▶ _Work to be completed_
An exact, complete copy of the entries is needed, with the pictures left out.

▶ _Data in this exercise_

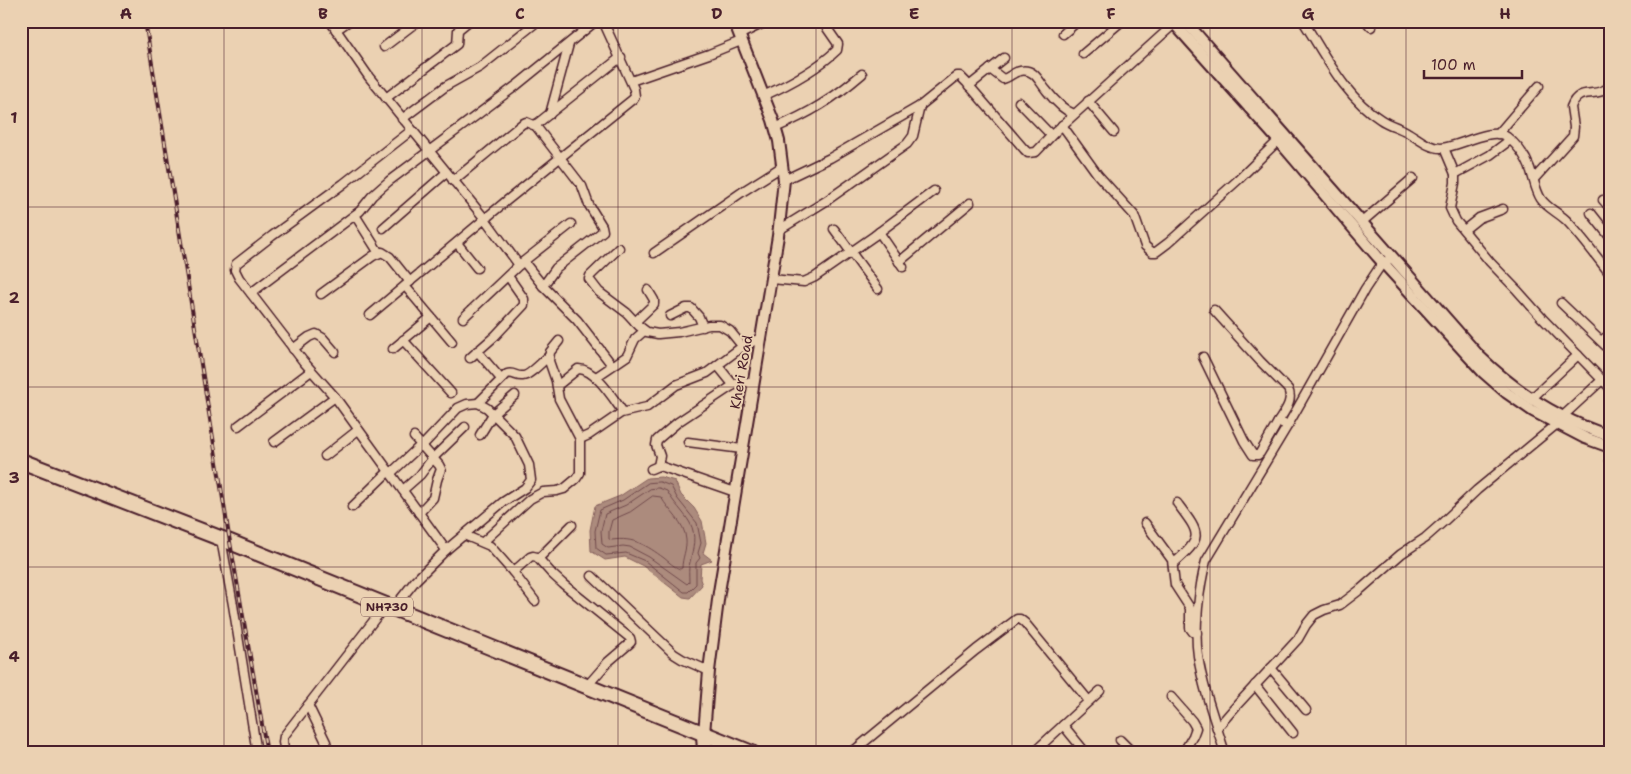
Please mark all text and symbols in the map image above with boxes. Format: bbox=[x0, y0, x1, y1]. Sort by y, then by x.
text: A bbox=[120, 3, 132, 24]
text: B bbox=[318, 3, 328, 24]
text: C bbox=[515, 3, 525, 24]
text: D bbox=[711, 3, 723, 24]
text: E bbox=[909, 3, 919, 24]
text: F bbox=[1106, 3, 1116, 24]
text: G bbox=[1302, 3, 1315, 24]
text: H bbox=[1499, 3, 1511, 24]
scale bar bbox=[1424, 48, 1521, 80]
text: 100 m bbox=[1431, 55, 1476, 75]
text: 1 bbox=[10, 107, 18, 128]
text: 2 bbox=[8, 287, 20, 308]
street label: Kheri Road bbox=[726, 333, 756, 411]
text: 3 bbox=[8, 467, 20, 488]
road number: NH730 bbox=[361, 598, 413, 616]
text: 4 bbox=[8, 646, 20, 667]

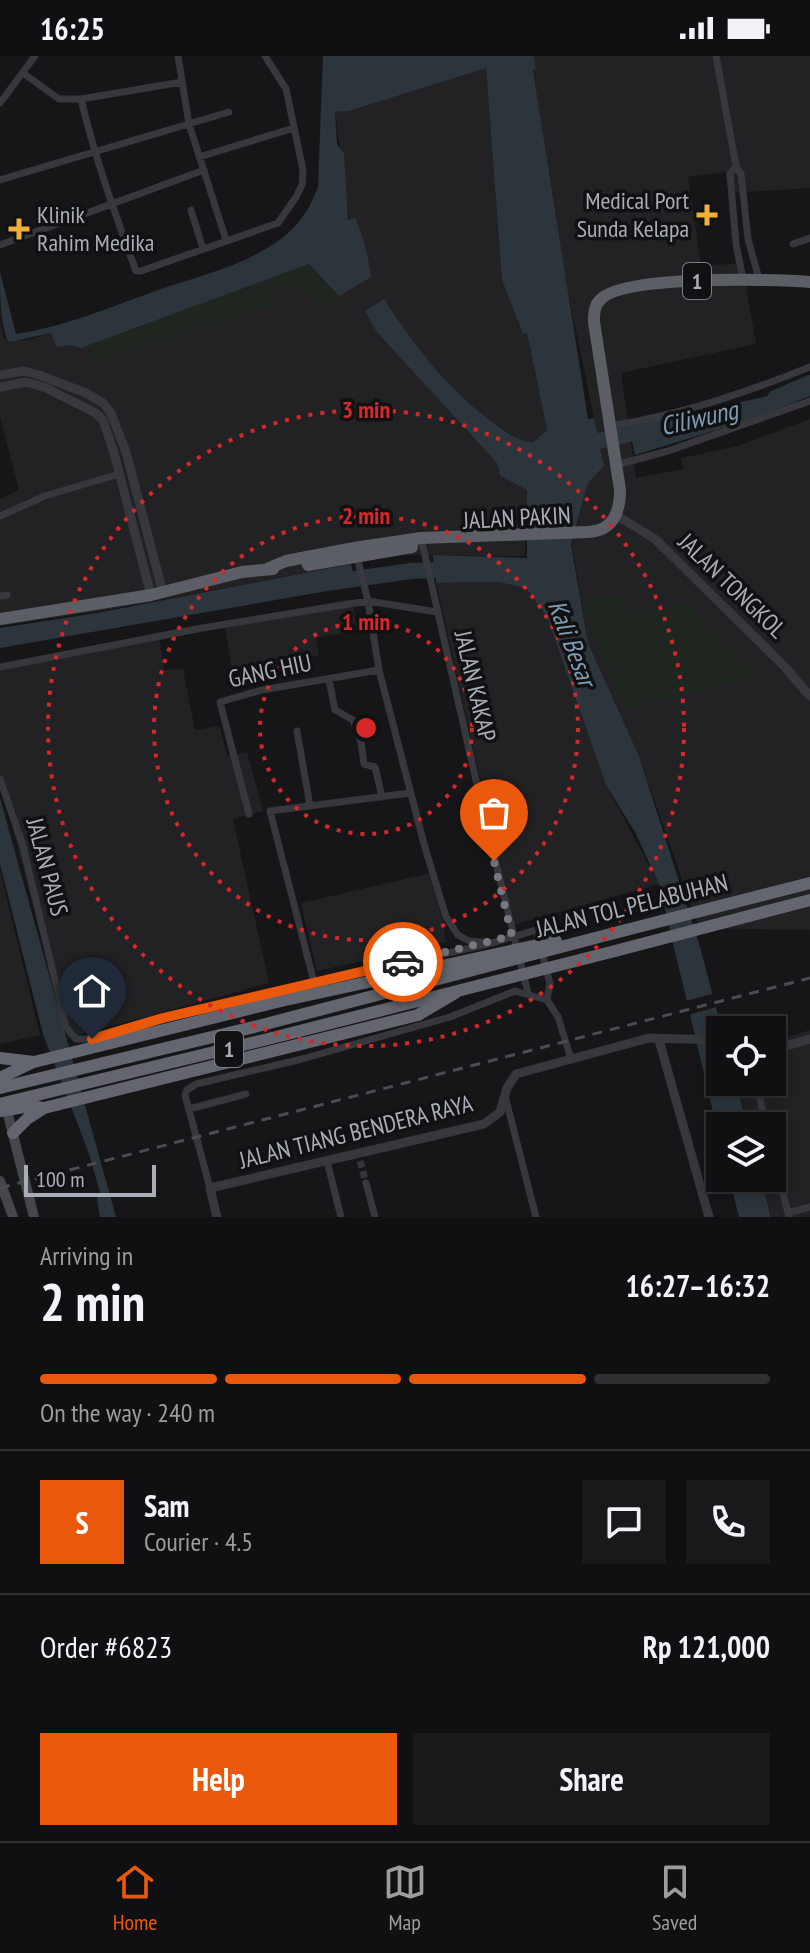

▶ _Result for this task_
Please mark all text and symbols in the map image above with boxes. Format: bbox=[x0, y0, x1, y1]. Sort by y, then by x.
text: A bbox=[120, 3, 132, 24]
text: B bbox=[318, 3, 328, 24]
text: C bbox=[515, 3, 525, 24]
text: D bbox=[711, 3, 723, 24]
text: E bbox=[909, 3, 919, 24]
text: F bbox=[1106, 3, 1116, 24]
text: G bbox=[1302, 3, 1315, 24]
text: H bbox=[1499, 3, 1511, 24]
scale bar bbox=[1424, 48, 1521, 80]
text: 100 m bbox=[1431, 55, 1476, 75]
text: 1 bbox=[10, 107, 18, 128]
text: 2 bbox=[8, 287, 20, 308]
street label: Kheri Road bbox=[726, 333, 756, 411]
text: 3 bbox=[8, 467, 20, 488]
road number: NH730 bbox=[361, 598, 413, 616]
text: 4 bbox=[8, 646, 20, 667]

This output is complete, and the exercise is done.